While you should absolutely seek help for your eating disorder, don't forget that your attitude is going to make a big contribution to your recovery. Focus on fostering your sense of self-worth. Journaling, meditation, artistic expression, and working towards goals can help you find a reason for living and healing yourself.

3. Nutrition

Naturally, an essential goal for anyone with an eating disorder is to settle into a healthy weight. This should be done under the supervision of health care professionals, but nutrition should become the underlying focus of your eating habits rather than your appearance or ability to control your body.

4. Medication

For some sufferers, medication can be a helpful tool in the short term to help you get your disorder under control, or for the long term in helping you sustain recovery. Eating disorders are often triggered when emotions become overwhelming, so antidepressants or anti-anxiety medication may be able to help take the edge off those emotions. Doctors may also consider whether you might benefit from an appetite stimulant or suppressant.

5. Therapy

For a long time, people thought eating disorders were about making bad choices. Now we realize that eating disorders are a mental illness, not an option.
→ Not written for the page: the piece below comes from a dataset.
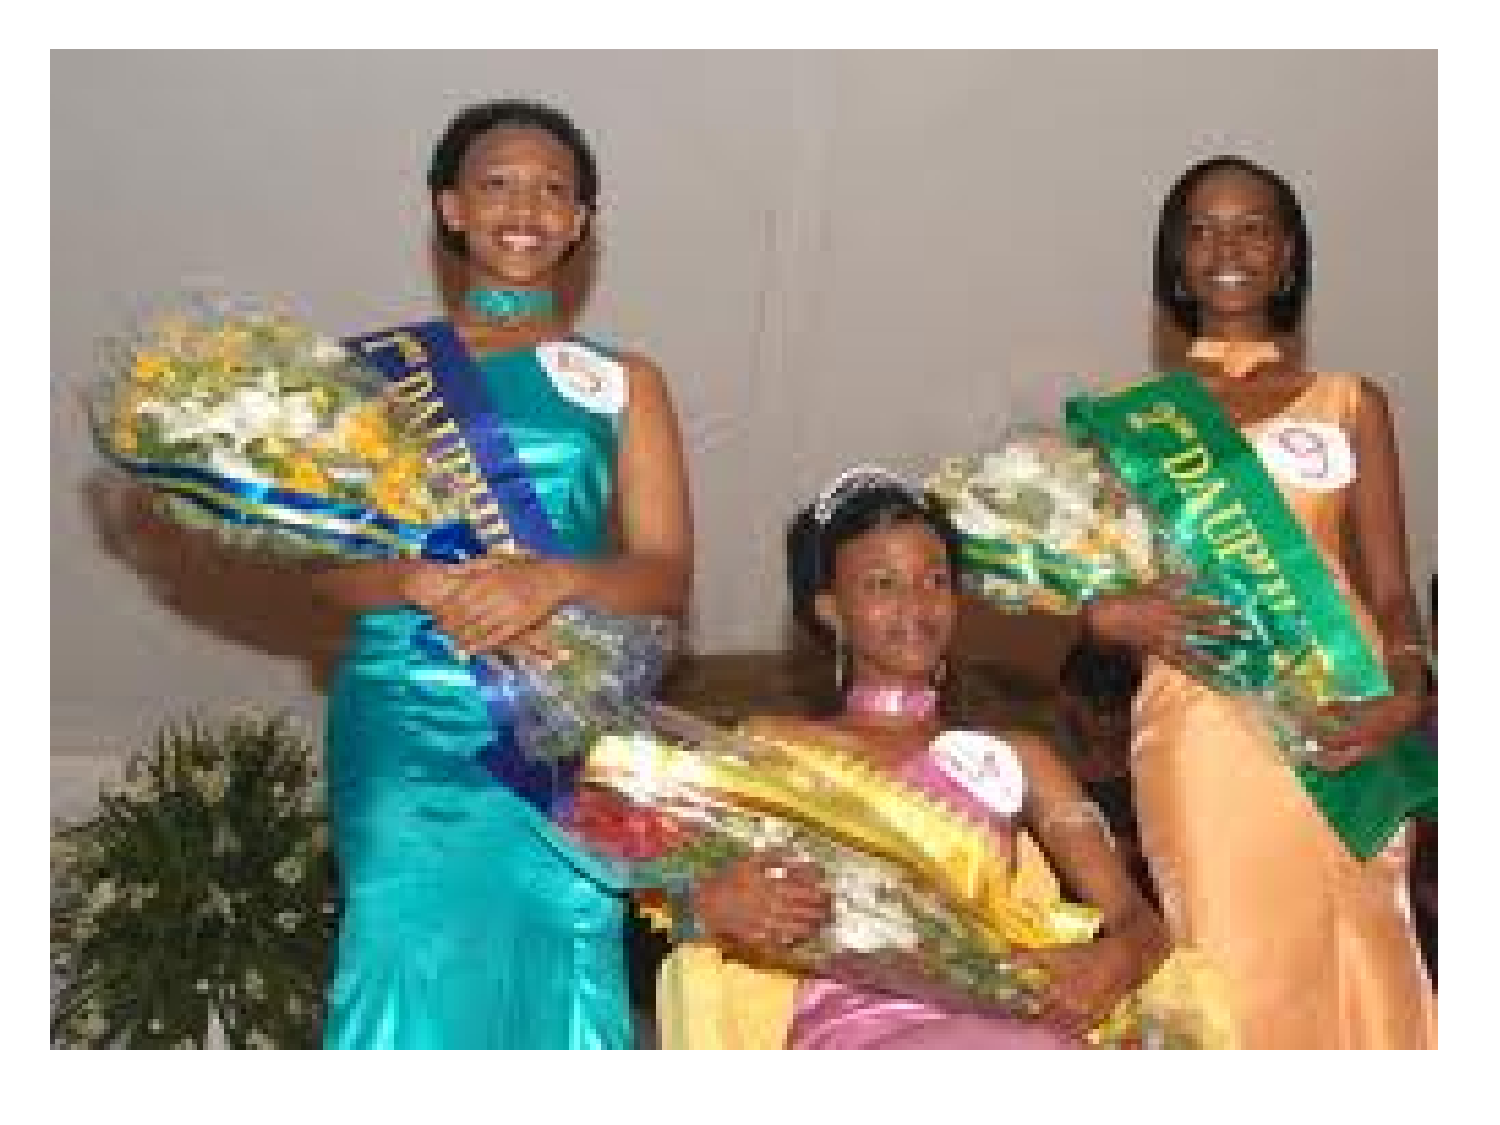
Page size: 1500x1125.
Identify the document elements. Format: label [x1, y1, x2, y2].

list [49, 49, 1438, 1051]
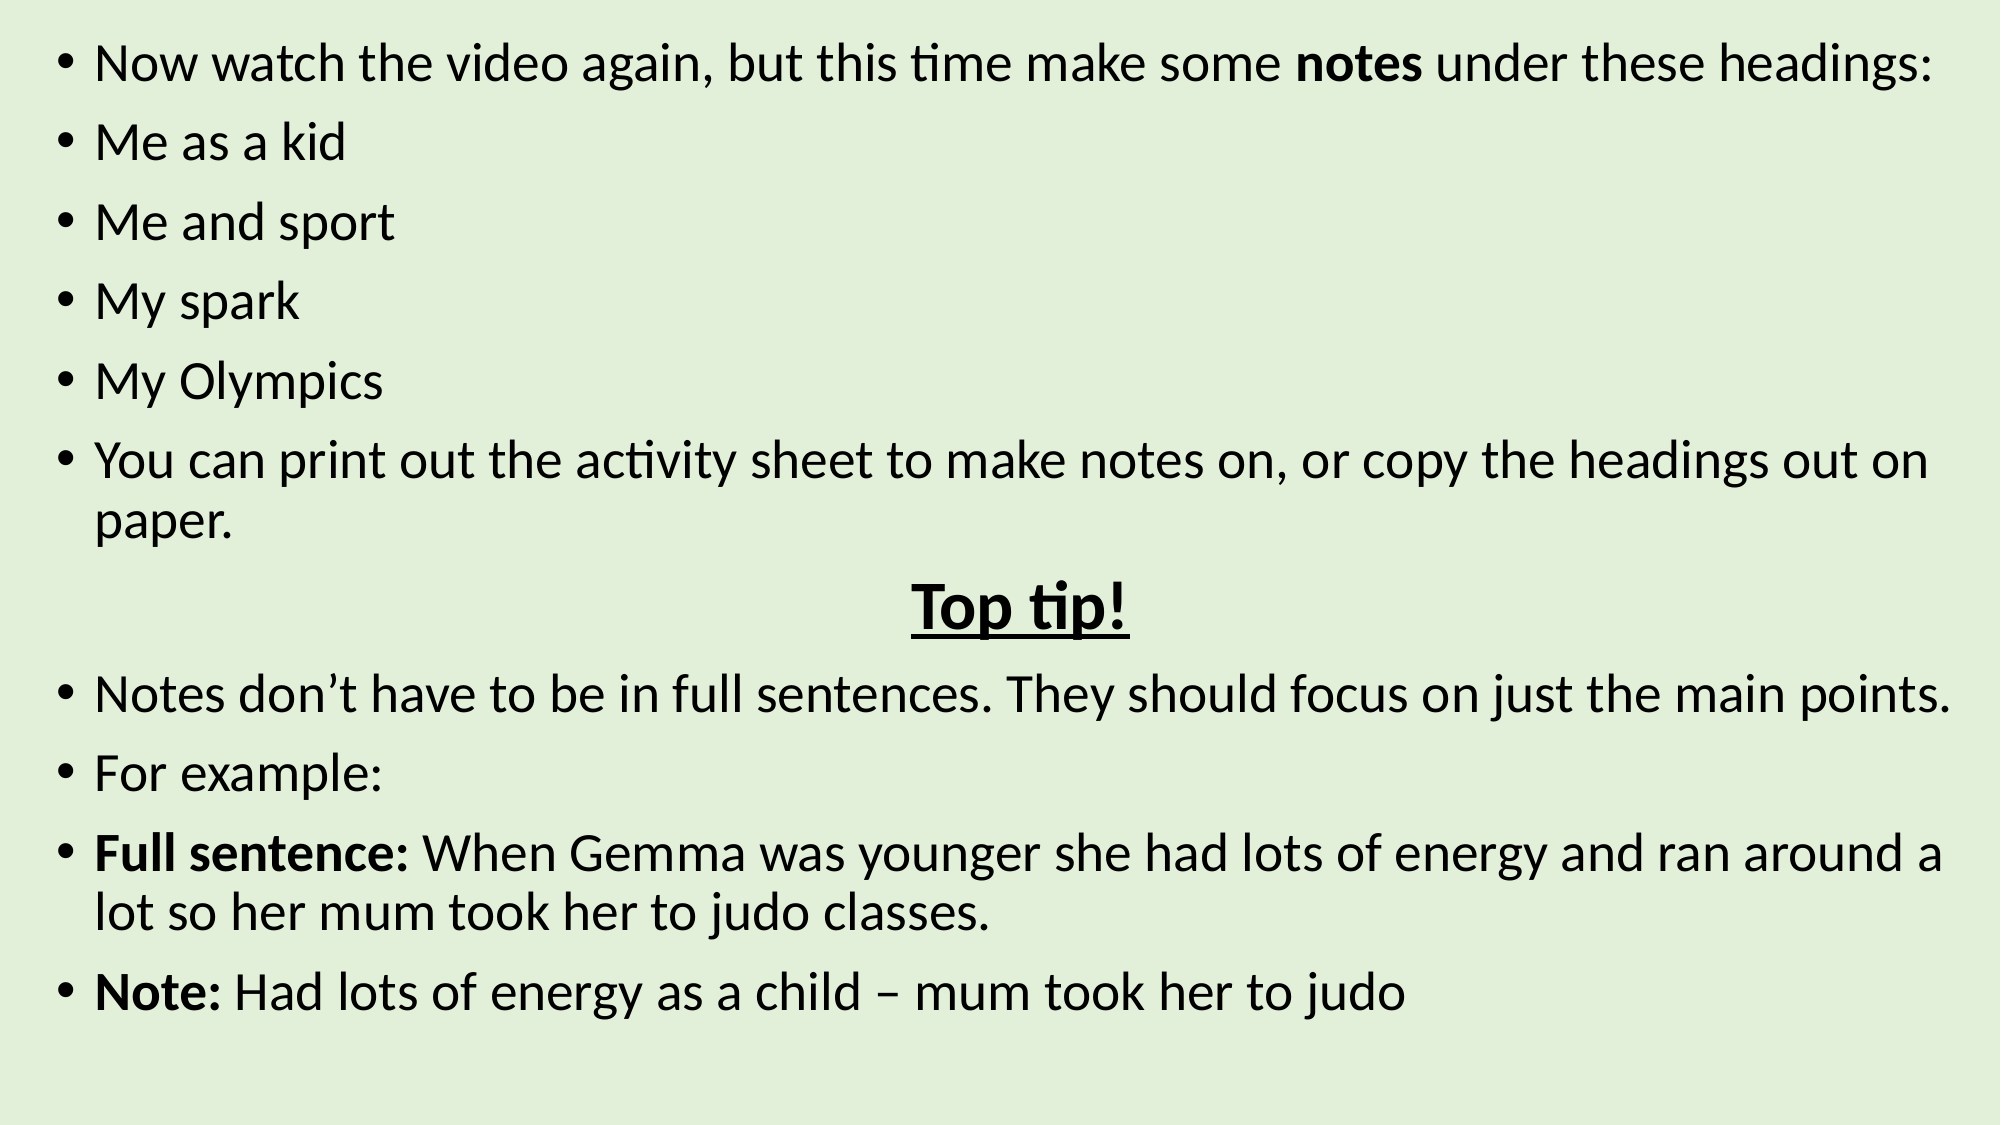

When you first discuss your eating disorder with your health care professional, she will probably put you in touch with specialists. In addition to physical treatment, experts will likely refer you to a psychotherapist, behavioral therapist, group therapy, or some kind of counseling to help you deal with the mental issues.

6. Support

A sound support system is often the difference between success and failure when it comes to people struggling with mental illness. It is no different for people suffering from eating disorders. If you feel your family and friends don't give you the kind of support you need, ask your therapist or doctor about local support groups. Even finding an online support group can be immensely beneficial.

Other areas that might help are art therapy, music therapy, exposure to nature, yoga, and chiropractic care.